Enquanto eu explorava a história dessa tribo e as questões sobre seu contato com tribos brasileiras, eu encontrei os dois lados do debate. Um é um grupo dos chamados antropólogos aplicados, que estão usando tecnologias sofisticadas para rastrear e medir o tamanho e saúde dos grupos indígenas em algumas das florestas mais isoladas da Amazônia. Para o Isolated Tribes Project, o dr. Robert Walker da Universidade do Missouri e sua equipe estão usando imagens de satélite da floresta tropical para identificar e medir a saúde relativa dos grupos indígenas, baseados no tamanho das clareiras que foram abertas para agricultura e construção de casas, assim por diante. Sua teoria é que imagens não invasivas de satélite podem ser usadas para medir a saúde das tribos, também para criar um limiar pelo qual saberemos em determinado momento que essa tribo ficou tão pequena que não é mais “viável” em termos de sua reprodução; ou, por outro lado, a tribo é grande, vibrante e saudável o bastante para se virar sozinha.
O outro lado desse debate sobre o trabalho de Walker é a enorme controvérsia dos puristas do não contato, como os da Survival International. Eles acreditam que o trabalho de Walker e todo o conceito de contato controlado está colocando as tribos isoladas em perigo e, de certa forma, servindo aos interesses de corporações multinacionais e agronegócios do Brasil, que querem explorar esses territórios subdesenvolvidos.
Este é um tremendo debate, que para mim se resume a responder perguntas monumentais que parecem ser pertinentes para todo o mundo. Até que ponto essa “marcha do progresso” é inevitável e como, em um mundo que está mudando tão rapidamente, nós protegemos e aprendemos com essa sabedoria indígena, que representa os conhecimentos e hábitos mais antigos do mundo?
Vamos olhar para o futuro. A Amazônia e seus povos podem ser salvos? O que nossos leitores podem fazer para ajudar?

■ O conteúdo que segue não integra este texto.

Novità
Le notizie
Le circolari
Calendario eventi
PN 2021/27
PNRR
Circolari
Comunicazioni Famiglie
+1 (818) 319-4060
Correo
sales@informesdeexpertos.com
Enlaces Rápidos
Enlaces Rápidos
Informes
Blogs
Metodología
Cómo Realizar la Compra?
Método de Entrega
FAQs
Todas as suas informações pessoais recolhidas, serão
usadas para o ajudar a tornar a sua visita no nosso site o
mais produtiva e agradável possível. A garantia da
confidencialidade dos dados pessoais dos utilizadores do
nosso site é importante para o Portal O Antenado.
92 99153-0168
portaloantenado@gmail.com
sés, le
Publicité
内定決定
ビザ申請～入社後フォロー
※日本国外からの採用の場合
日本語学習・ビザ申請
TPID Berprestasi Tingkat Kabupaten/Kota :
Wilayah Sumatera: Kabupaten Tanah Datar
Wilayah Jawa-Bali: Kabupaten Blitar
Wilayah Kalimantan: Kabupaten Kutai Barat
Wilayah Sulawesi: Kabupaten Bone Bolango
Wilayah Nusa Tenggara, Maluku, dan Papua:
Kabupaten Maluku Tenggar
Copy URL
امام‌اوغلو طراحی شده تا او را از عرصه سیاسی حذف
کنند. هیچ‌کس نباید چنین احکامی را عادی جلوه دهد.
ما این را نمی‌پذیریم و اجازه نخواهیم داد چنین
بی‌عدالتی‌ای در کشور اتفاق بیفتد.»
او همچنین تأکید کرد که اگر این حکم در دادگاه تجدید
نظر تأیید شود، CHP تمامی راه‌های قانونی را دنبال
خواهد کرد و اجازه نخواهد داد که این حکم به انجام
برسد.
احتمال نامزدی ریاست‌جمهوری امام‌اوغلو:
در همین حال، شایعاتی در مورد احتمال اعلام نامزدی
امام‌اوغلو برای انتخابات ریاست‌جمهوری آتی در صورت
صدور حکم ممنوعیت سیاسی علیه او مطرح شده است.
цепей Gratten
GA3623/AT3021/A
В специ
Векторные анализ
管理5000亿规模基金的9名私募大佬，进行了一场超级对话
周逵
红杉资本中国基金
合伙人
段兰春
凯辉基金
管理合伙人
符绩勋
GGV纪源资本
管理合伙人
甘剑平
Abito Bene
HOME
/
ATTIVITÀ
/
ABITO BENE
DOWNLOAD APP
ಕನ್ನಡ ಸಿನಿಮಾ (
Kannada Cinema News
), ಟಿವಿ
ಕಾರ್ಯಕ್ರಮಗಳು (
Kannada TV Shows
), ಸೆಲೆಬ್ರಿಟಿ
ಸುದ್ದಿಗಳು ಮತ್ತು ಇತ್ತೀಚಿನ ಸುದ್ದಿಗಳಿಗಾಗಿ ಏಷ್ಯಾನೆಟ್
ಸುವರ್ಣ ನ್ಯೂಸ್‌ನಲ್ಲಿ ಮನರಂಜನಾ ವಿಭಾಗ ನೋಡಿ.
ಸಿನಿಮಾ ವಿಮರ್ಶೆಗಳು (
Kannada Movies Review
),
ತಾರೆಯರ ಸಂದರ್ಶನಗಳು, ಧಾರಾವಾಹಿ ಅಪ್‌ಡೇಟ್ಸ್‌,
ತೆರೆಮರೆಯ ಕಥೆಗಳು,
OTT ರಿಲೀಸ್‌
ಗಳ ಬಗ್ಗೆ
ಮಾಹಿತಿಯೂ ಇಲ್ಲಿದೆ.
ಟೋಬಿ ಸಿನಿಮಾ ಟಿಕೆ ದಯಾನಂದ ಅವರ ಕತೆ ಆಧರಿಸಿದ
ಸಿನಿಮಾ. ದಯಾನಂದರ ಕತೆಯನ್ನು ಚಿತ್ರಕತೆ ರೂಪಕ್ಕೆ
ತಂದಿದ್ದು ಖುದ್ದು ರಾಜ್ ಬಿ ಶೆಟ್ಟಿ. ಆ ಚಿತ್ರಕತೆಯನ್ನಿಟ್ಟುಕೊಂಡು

Ótima pergunta! Vou qualificar isso, dizendo que a Amazônia vai durar mais do que todos nós. Quando falamos em “salvar a Amazônia”, estamos falando em salvar de uma maneira que nos permita continuar suportando a vida na Terra. Nesse ponto, há esperança para a Amazônia. Muitas das estruturas necessárias, seja a demarcação de reservas indígenas; leis e regulamentações sobre como a floresta pode ser usada; ou proteção para a Amazônia e seus povos, estão consagradas na Constituição Brasileira. Mas o que descobrimos, como muitas outras coisas no Brasil, é que a realidade não se encaixa no que diz a lei.
Uma das coisas mais importantes que os líderes brasileiros podem fazer, e os líderes internacionais podem dar apoio para que eles o façam, é garantir que as regulamentações e leis que já existem sejam honradas e respeitadas, e que as agências governamentais encarregadas de proteger o ambiente e os grupos indígenas recebam fundos para cumprir seus deveres, para que essas regulamentações e leis não sejam apenas uma teoria, mas que sejam implementadas na prática.
Todos podemos aumentar a conscientização sobre a região. Nos anos 1980 e 1990, a Amazônia era uma região de preocupação global. Eu acredito que neste momento da nossa história é novamente o momento de as pessoas pelo mundo saberem o que está acontecendo na Amazônia. Se você se importa com o clima, com o meio ambiente, com direitos humanos, com justiça social ou com o combate à corrupção, todas essas coisas são importantes na floresta amazônica agora, e todos no planeta têm interesse no que está acontecendo lá.
Estamos em um momento nos Estados Unidos onde há um enorme vácuo de liderança na América Latina, e muitos sucumbiram às tendências nacionalistas. Às vezes por um bom motivo. No passado, quando os Estados Unidos estavamenvolvidos na América Latina, coisas boas tipicamente não aconteciam. [Risos] Mas o primeiro passo é as pessoas colocarem essa região em suas listas de áreas e preocupação global, acompanhando as mudanças por lá e questionando os oficiais eleitos sobre as políticas de energia.